Udaka F. et.al. (1999 intern report)
Department of Neurological Medicine and Urology, Sumitomo Hospital
Drug Treatment and Management of Urinary Incontinence in Elderly Patients with CNS.
Disorders: Clinical Application of a Portable Ultrasound Bladder Capacity Scanning Device (PCI) with Memory Function. The study was using PCI to monitor a 24-hour urodynamic profile and to assess its applicability for therapeutic purposes. The use of the device with memory function permitted frequent measurement and noctural recording, thus enabling us to grasp the urodynamics in a more physiological fashion. Its vesical capacity alarming function made it feasible to induce voiding with appropriate timing, which proved useful also for voiding training.
Unsworth J. et.al. ( 2002)
Management of bladder problems in patients with multiple sclerosis.
Bladder problems are a common feature of MS, with up to 90% of people experiencing problems. Monitoring frequency/volume of urine is the corner stone of assessment. Another vitally important part of assessing the patient with incontinence, is the measurement of post-void residual urine by using a bladder scanner to measure the residual urine using ultrasound.
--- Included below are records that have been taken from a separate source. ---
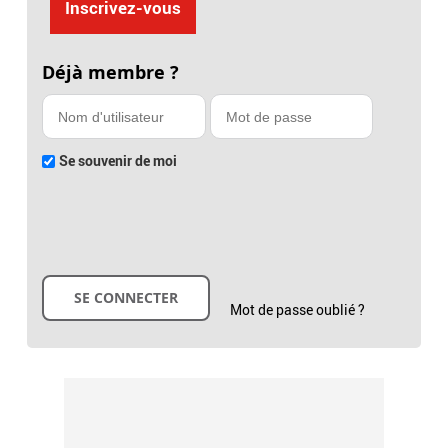
Inscrivez-vous
Déjà membre ?
Se souvenir de moi
Mot de passe oublié ?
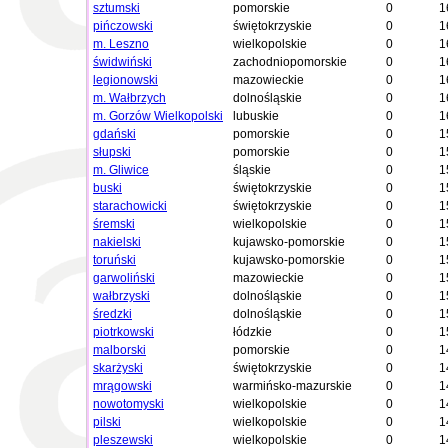
sztumski
pomorskie
0
1
pińczowski
świętokrzyskie
0
1
m. Leszno
wielkopolskie
0
1
świdwiński
zachodniopomorskie
0
1
legionowski
mazowieckie
0
1
m. Wałbrzych
dolnośląskie
0
1
m. Gorzów Wielkopolski
lubuskie
0
1
gdański
pomorskie
0
1
słupski
pomorskie
0
1
m. Gliwice
śląskie
0
1
buski
świętokrzyskie
0
1
starachowicki
świętokrzyskie
0
1
śremski
wielkopolskie
0
1
nakielski
kujawsko-pomorskie
0
1
toruński
kujawsko-pomorskie
0
1
garwoliński
mazowieckie
0
1
wałbrzyski
dolnośląskie
0
1
średzki
dolnośląskie
0
1
piotrkowski
łódzkie
0
1
malborski
pomorskie
0
1
skarżyski
świętokrzyskie
0
1
mrągowski
warmińsko-mazurskie
0
1
nowotomyski
wielkopolskie
0
1
pilski
wielkopolskie
0
1
pleszewski
wielkopolskie
0
1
Cardenas D.D. (1988 Arch Med Rehab Vol 69)
Residual urine volumes in patients with spinal cord injury: measurement with a portable ultrasound instrument.
The first ultrasound volume determination was comparable to the average ultrasound volume (r²=0.956). For catheterized volumes versus the initial ultrasound volume determination, r² appeared 0.80. The average error was 18% for catheterized volumes within the range 50-700 ml. Our results compare favorably with both real-time scanning using standard equipment and other portable instruments.